Pardew and Wenger have clashed in the past, although never on quite the scale of the Newcastle manager’s head-butt on David Meyler in March which earned him a seven-game ban. This evening’s match at the Emirates is Pardew’s first game back, and Wenger expects a changed character.

“He will try to control himself much more,” the Arsenal manager said yesterday. The design of the Emirates, though, makes confrontation especially unlikely.

“At the Emirates we had no incidents because the distance between the two managers is big,” Wenger explained. “Sometimes you get upset because you hear what the other manager is saying and you go, ‘What is he doing, why is he talking to the referee and the fourth official?’ At Liverpool, Chelsea, Spurs, you basically are very close.”

Wenger admitted, though, that he sometimes sits down more than he used to if he fears that he is having “a negative influence” on his players or if his presence is putting them off.

“When you get up there you know you’re tensed,” he said. “I try to sit down when I feel I am in a negative mood, because then on the touchline you can become a handicap.”
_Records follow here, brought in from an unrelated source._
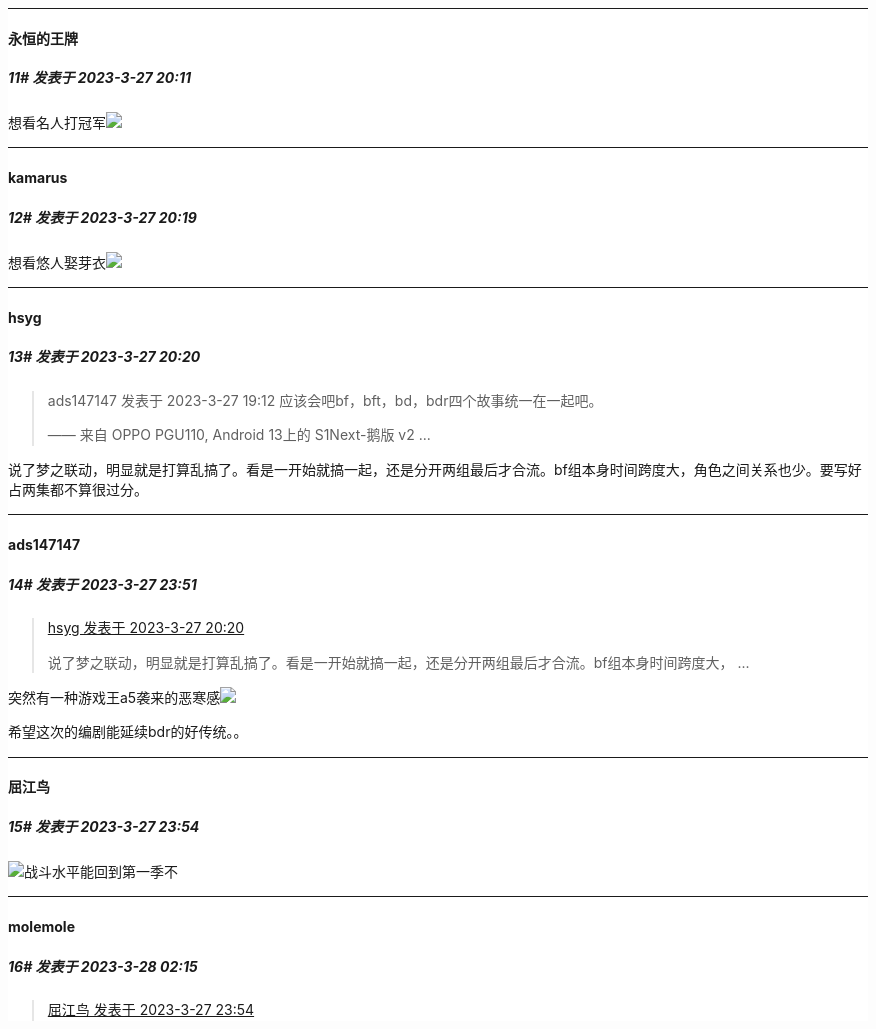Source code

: *****

####  永恒的王牌  
##### 11#       发表于 2023-3-27 20:11

想看名人打冠军<img src="https://static.saraba1st.com/image/smiley/face2017/075.png" referrerpolicy="no-referrer">

*****

####  kamarus  
##### 12#       发表于 2023-3-27 20:19

想看悠人娶芽衣<img src="https://static.saraba1st.com/image/smiley/face2017/047.png" referrerpolicy="no-referrer">

*****

####  hsyg  
##### 13#       发表于 2023-3-27 20:20

<blockquote>ads147147 发表于 2023-3-27 19:12
应该会吧bf，bft，bd，bdr四个故事统一在一起吧。

—— 来自 OPPO PGU110, Android 13上的 S1Next-鹅版 v2 ...</blockquote>
说了梦之联动，明显就是打算乱搞了。看是一开始就搞一起，还是分开两组最后才合流。bf组本身时间跨度大，角色之间关系也少。要写好占两集都不算很过分。

*****

####  ads147147  
##### 14#       发表于 2023-3-27 23:51

<blockquote><a href="httphttps://bbs.saraba1st.com/2b/forum.php?mod=redirect&amp;goto=findpost&amp;pid=60244598&amp;ptid=2126078" target="_blank">hsyg 发表于 2023-3-27 20:20</a>

说了梦之联动，明显就是打算乱搞了。看是一开始就搞一起，还是分开两组最后才合流。bf组本身时间跨度大， ...</blockquote>
突然有一种游戏王a5袭来的恶寒感<img src="https://static.saraba1st.com/image/smiley/face2017/002.png" referrerpolicy="no-referrer">

希望这次的编剧能延续bdr的好传统。。

*****

####  屈江鸟  
##### 15#       发表于 2023-3-27 23:54

<img src="https://static.saraba1st.com/image/smiley/face2017/125.png" referrerpolicy="no-referrer">战斗水平能回到第一季不

*****

####  molemole  
##### 16#       发表于 2023-3-28 02:15

<blockquote><a href="httphttps://bbs.saraba1st.com/2b/forum.php?mod=redirect&amp;goto=findpost&amp;pid=60246707&amp;ptid=2126078" target="_blank">屈江鸟 发表于 2023-3-27 23:54</a>
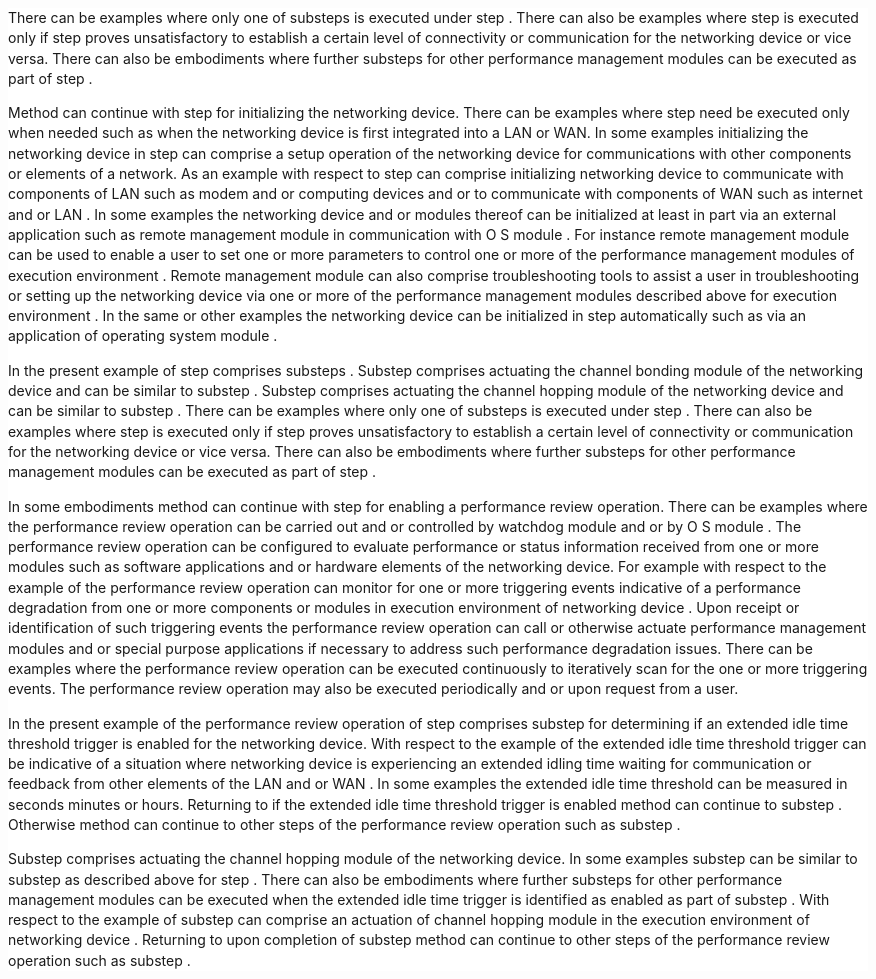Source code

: There can be examples where only one of substeps is executed under step . There can also be examples where step is executed only if step proves unsatisfactory to establish a certain level of connectivity or communication for the networking device or vice versa. There can also be embodiments where further substeps for other performance management modules can be executed as part of step .

Method can continue with step for initializing the networking device. There can be examples where step need be executed only when needed such as when the networking device is first integrated into a LAN or WAN. In some examples initializing the networking device in step can comprise a setup operation of the networking device for communications with other components or elements of a network. As an example with respect to step can comprise initializing networking device to communicate with components of LAN such as modem and or computing devices and or to communicate with components of WAN such as internet and or LAN . In some examples the networking device and or modules thereof can be initialized at least in part via an external application such as remote management module in communication with O S module . For instance remote management module can be used to enable a user to set one or more parameters to control one or more of the performance management modules of execution environment . Remote management module can also comprise troubleshooting tools to assist a user in troubleshooting or setting up the networking device via one or more of the performance management modules described above for execution environment . In the same or other examples the networking device can be initialized in step automatically such as via an application of operating system module .

In the present example of step comprises substeps . Substep comprises actuating the channel bonding module of the networking device and can be similar to substep . Substep comprises actuating the channel hopping module of the networking device and can be similar to substep . There can be examples where only one of substeps is executed under step . There can also be examples where step is executed only if step proves unsatisfactory to establish a certain level of connectivity or communication for the networking device or vice versa. There can also be embodiments where further substeps for other performance management modules can be executed as part of step .

In some embodiments method can continue with step for enabling a performance review operation. There can be examples where the performance review operation can be carried out and or controlled by watchdog module and or by O S module . The performance review operation can be configured to evaluate performance or status information received from one or more modules such as software applications and or hardware elements of the networking device. For example with respect to the example of the performance review operation can monitor for one or more triggering events indicative of a performance degradation from one or more components or modules in execution environment of networking device . Upon receipt or identification of such triggering events the performance review operation can call or otherwise actuate performance management modules and or special purpose applications if necessary to address such performance degradation issues. There can be examples where the performance review operation can be executed continuously to iteratively scan for the one or more triggering events. The performance review operation may also be executed periodically and or upon request from a user.

In the present example of the performance review operation of step comprises substep for determining if an extended idle time threshold trigger is enabled for the networking device. With respect to the example of the extended idle time threshold trigger can be indicative of a situation where networking device is experiencing an extended idling time waiting for communication or feedback from other elements of the LAN and or WAN . In some examples the extended idle time threshold can be measured in seconds minutes or hours. Returning to if the extended idle time threshold trigger is enabled method can continue to substep . Otherwise method can continue to other steps of the performance review operation such as substep .

Substep comprises actuating the channel hopping module of the networking device. In some examples substep can be similar to substep as described above for step . There can also be embodiments where further substeps for other performance management modules can be executed when the extended idle time trigger is identified as enabled as part of substep . With respect to the example of substep can comprise an actuation of channel hopping module in the execution environment of networking device . Returning to upon completion of substep method can continue to other steps of the performance review operation such as substep .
The tension at this stage of the season already has an impact. “It is linked as well with the period of the season. It’s easier to be calm in September than in March, because every game is kill or be killed. This period of the season you feel much more under pressure as a manager. Now, one, two, three games to go, you look at the table – at the bottom, at the top, everybody feels a bit that they are playing Russian roulette.”